Date of Award

Summer 8-2020

Level of Access Assigned by Author

Open-Access Thesis

Degree Name

Master of Arts (MA)

Department

History

Advisor

Mark McLaughlin

Second Committee Member

Anne Knowles

Third Committee Member

Micah Pawling

Abstract

Modernizing nineteenth and twentieth century mobility reshaped and re- commodified the predominantly rural environments of Maine and New Brunswick. Landscapes like these can be better understood through the tripartite intersection of environmental commodification as “picturesque,” a democratizing tourism culture, and the development of modern individual mobility. The intersection of these forces produced a unique tourism borderland comprised of primarily second nature landscapes, which rapidly adapted to motor-tourism. All three themes are products of modernity, and their combination in Maine and New Brunswick produced a “tourism borderland” and “mobility borderland” between automotive spaces and the unprepared environments of pre-auto “Vacationland.” Before the twentieth century, vacationing culture, modern mobility, and economic dependence on tourism all existed in Maine and New Brunswick.

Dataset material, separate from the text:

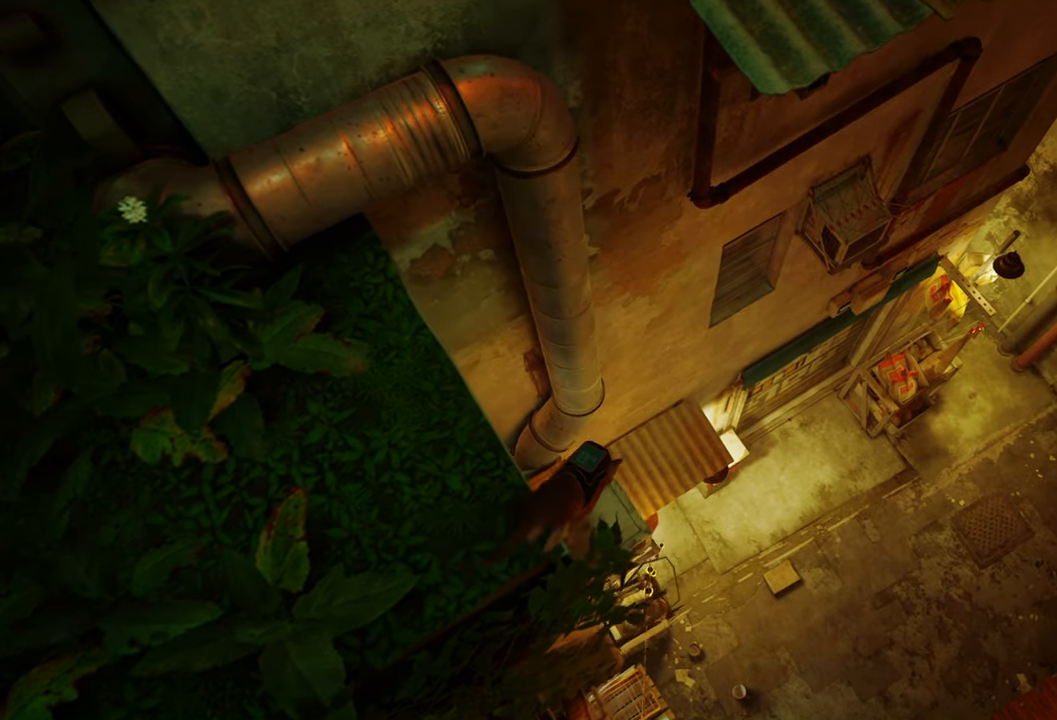
{"buttons": [], "left_stick": "center", "right_stick": "center", "events": [[340, "left_stick", "up"], [440, "left_stick", "center"]]}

However, the automobile revolution brought greater independence and accessibility to the experience. While westward expansion drew naturalist attention to wonders beyond the Mississippi River, the “pleasure periphery” of New England and the Maritimes became a testing ground for automotive vacationing. Urban centers on the East coast increasingly utilized places like Maine and New Brunswick as accessible wildernesses and seaside retreats as vacationing transitioned from an elite privilege to a possibility for the middle class. Early twentieth century affluent urbanites established anti-modern escapes that depended on automobiling technology, confronting local resistance to their new hobby that transformed the landscape into Vacationland for the autoists yet to come. Road construction and improvement carved the region into visually consumable routes and vistas, shaping regional identities, and helping to produce the modern North American model of tourism by the 1930s. The tourism borderlands of Maine and New Brunswick became a mobility borderland of automotive confrontation, resistance, and adaptation in the early twentieth century, existing in a “middle landscape” between urbanity and wilderness.